To do> From the first record to the last, write each one out again exactly.

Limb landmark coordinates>

···

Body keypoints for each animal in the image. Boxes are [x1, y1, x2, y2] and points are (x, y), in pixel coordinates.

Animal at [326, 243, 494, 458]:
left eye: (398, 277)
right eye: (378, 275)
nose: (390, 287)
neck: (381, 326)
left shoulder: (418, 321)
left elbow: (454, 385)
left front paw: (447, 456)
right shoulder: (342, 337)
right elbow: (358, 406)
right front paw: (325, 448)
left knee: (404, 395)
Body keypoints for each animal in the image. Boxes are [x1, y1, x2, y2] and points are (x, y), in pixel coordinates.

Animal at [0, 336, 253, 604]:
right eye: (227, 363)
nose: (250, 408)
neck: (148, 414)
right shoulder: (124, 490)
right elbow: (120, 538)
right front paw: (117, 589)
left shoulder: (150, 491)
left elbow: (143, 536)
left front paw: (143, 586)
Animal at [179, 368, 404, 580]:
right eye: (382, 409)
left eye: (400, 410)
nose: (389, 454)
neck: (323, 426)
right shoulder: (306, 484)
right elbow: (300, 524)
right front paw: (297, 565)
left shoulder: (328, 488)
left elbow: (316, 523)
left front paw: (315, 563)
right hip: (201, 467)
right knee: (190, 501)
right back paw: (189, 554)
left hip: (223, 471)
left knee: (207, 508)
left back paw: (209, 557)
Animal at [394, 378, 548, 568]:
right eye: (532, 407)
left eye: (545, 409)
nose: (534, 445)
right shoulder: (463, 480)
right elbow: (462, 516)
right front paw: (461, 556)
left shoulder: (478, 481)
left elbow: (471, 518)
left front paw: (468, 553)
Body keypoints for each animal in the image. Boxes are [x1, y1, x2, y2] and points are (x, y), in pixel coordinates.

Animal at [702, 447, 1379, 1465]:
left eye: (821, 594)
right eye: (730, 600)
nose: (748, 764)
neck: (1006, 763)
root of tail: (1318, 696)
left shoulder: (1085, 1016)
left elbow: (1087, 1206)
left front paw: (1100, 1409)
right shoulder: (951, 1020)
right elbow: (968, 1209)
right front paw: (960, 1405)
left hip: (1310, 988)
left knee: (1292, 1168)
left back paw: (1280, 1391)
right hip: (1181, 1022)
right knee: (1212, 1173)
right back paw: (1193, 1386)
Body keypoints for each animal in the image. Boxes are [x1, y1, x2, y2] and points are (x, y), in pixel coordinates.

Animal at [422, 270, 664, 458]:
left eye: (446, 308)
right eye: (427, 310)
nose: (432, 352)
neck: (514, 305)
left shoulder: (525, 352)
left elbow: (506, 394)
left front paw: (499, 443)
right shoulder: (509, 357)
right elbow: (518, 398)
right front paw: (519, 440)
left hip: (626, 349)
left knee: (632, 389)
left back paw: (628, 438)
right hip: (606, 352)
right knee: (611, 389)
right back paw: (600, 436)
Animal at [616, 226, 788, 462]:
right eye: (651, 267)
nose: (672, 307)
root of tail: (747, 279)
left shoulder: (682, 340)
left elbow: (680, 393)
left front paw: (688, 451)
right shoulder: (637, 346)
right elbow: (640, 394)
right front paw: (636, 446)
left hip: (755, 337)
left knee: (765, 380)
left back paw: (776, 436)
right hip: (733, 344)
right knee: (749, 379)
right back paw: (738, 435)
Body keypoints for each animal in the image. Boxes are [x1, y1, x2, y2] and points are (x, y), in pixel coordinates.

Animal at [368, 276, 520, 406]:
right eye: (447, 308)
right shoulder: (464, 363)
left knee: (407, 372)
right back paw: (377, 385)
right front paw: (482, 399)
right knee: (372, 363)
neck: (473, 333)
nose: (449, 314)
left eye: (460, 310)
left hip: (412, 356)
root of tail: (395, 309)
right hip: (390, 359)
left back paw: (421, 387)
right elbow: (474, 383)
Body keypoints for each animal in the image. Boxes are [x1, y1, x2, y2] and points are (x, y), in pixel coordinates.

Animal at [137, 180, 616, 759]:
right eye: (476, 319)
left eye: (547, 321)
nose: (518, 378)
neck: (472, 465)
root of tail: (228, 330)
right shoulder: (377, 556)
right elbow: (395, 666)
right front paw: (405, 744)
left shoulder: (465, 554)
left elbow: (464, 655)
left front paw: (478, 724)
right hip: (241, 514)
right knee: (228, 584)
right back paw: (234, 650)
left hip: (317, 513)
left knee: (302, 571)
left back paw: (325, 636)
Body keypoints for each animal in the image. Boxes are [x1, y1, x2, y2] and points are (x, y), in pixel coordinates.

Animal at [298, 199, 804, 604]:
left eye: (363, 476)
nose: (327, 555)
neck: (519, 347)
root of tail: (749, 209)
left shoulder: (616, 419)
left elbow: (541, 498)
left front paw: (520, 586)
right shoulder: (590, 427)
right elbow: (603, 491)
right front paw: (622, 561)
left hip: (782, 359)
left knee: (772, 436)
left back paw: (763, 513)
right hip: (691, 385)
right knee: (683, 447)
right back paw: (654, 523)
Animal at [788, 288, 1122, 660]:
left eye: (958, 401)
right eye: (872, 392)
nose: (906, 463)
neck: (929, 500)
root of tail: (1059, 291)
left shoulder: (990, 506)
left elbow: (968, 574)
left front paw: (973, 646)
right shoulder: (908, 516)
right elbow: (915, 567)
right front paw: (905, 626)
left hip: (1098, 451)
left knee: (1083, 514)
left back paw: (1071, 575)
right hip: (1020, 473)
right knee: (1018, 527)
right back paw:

···

Answer space>
Body keypoints for each animal in the image. Boxes are [x1, y1, x2, y2] and points are (x, y), in pixel coordinates.

Animal at [326, 243, 494, 458]:
left eye: (398, 277)
right eye: (378, 275)
nose: (390, 287)
neck: (381, 326)
left shoulder: (418, 321)
left elbow: (454, 385)
left front paw: (447, 456)
right shoulder: (342, 337)
right elbow: (358, 406)
right front paw: (325, 448)
left knee: (404, 395)
Body keypoints for each animal in the image. Boxes are [x1, y1, x2, y2] and points are (x, y), in pixel coordinates.

Animal at [0, 336, 253, 604]:
right eye: (227, 363)
nose: (250, 408)
neck: (148, 414)
right shoulder: (124, 490)
right elbow: (120, 538)
right front paw: (117, 589)
left shoulder: (150, 491)
left elbow: (143, 536)
left front paw: (143, 586)
Animal at [179, 368, 404, 580]:
right eye: (382, 409)
left eye: (400, 410)
nose: (389, 454)
neck: (323, 426)
right shoulder: (306, 484)
right elbow: (300, 524)
right front paw: (297, 565)
left shoulder: (328, 488)
left elbow: (316, 523)
left front paw: (315, 563)
right hip: (201, 467)
right knee: (190, 501)
right back paw: (189, 554)
left hip: (223, 471)
left knee: (207, 508)
left back paw: (209, 557)
Animal at [394, 378, 548, 568]:
right eye: (532, 407)
left eye: (545, 409)
nose: (534, 445)
right shoulder: (463, 480)
right elbow: (462, 516)
right front paw: (461, 556)
left shoulder: (478, 481)
left elbow: (471, 518)
left front paw: (468, 553)
Body keypoints for each animal in the image. Boxes are [x1, y1, x2, y2] and points are (x, y), in pixel coordinates.

Animal at [702, 447, 1379, 1465]:
left eye: (821, 594)
right eye: (730, 600)
nose: (748, 764)
neck: (1006, 763)
root of tail: (1318, 696)
left shoulder: (1085, 1016)
left elbow: (1087, 1206)
left front paw: (1100, 1409)
right shoulder: (951, 1020)
right elbow: (968, 1209)
right front paw: (960, 1405)
left hip: (1310, 988)
left knee: (1292, 1168)
left back paw: (1280, 1391)
right hip: (1181, 1022)
right knee: (1212, 1173)
right back paw: (1193, 1386)
Body keypoints for each animal in the image. Boxes are [x1, y1, x2, y2] and points are (x, y), in pixel coordinates.

Animal at [422, 270, 664, 458]:
left eye: (446, 308)
right eye: (427, 310)
nose: (432, 352)
neck: (514, 305)
left shoulder: (525, 352)
left elbow: (506, 394)
left front paw: (499, 443)
right shoulder: (509, 357)
right elbow: (518, 398)
right front paw: (519, 440)
left hip: (626, 349)
left knee: (632, 389)
left back paw: (628, 438)
right hip: (606, 352)
right knee: (611, 389)
right back paw: (600, 436)
Animal at [616, 226, 788, 462]:
right eye: (651, 267)
nose: (672, 307)
root of tail: (747, 279)
left shoulder: (682, 340)
left elbow: (680, 393)
left front paw: (688, 451)
right shoulder: (637, 346)
right elbow: (640, 394)
right front paw: (636, 446)
left hip: (755, 337)
left knee: (765, 380)
left back paw: (776, 436)
right hip: (733, 344)
right knee: (749, 379)
right back paw: (738, 435)
Body keypoints for each animal in the image. Boxes are [x1, y1, x2, y2] and points are (x, y), in pixel coordinates.

Animal at [368, 276, 520, 406]:
right eye: (447, 308)
right shoulder: (464, 363)
left knee: (407, 372)
right back paw: (377, 385)
right front paw: (482, 399)
right knee: (372, 363)
neck: (473, 333)
nose: (449, 314)
left eye: (460, 310)
left hip: (412, 356)
root of tail: (395, 309)
right hip: (390, 359)
left back paw: (421, 387)
right elbow: (474, 383)
Body keypoints for each animal in the image. Boxes are [x1, y1, x2, y2] and points are (x, y), in pixel coordinates.

Animal at [137, 180, 616, 759]:
right eye: (476, 319)
left eye: (547, 321)
nose: (518, 378)
neck: (472, 465)
root of tail: (228, 330)
right shoulder: (377, 556)
right elbow: (395, 666)
right front paw: (405, 744)
left shoulder: (465, 554)
left elbow: (464, 655)
left front paw: (478, 724)
right hip: (241, 514)
right knee: (228, 584)
right back paw: (234, 650)
left hip: (317, 513)
left knee: (302, 571)
left back paw: (325, 636)
Body keypoints for each animal in the image. Boxes are [x1, y1, x2, y2] and points are (x, y), in pixel coordinates.

Animal at [298, 199, 804, 604]:
left eye: (363, 476)
nose: (327, 555)
neck: (519, 347)
root of tail: (749, 209)
left shoulder: (616, 419)
left elbow: (541, 498)
left front paw: (520, 586)
right shoulder: (590, 427)
right elbow: (603, 491)
right front paw: (622, 561)
left hip: (782, 359)
left knee: (772, 436)
left back paw: (763, 513)
right hip: (691, 385)
right knee: (683, 447)
right back paw: (654, 523)
Animal at [788, 288, 1122, 660]:
left eye: (958, 401)
right eye: (872, 392)
nose: (906, 463)
neck: (929, 500)
root of tail: (1059, 291)
left shoulder: (990, 506)
left elbow: (968, 574)
left front paw: (973, 646)
right shoulder: (908, 516)
right elbow: (915, 567)
right front paw: (905, 626)
left hip: (1098, 451)
left knee: (1083, 514)
left back paw: (1071, 575)
right hip: (1020, 473)
right knee: (1018, 527)
right back paw:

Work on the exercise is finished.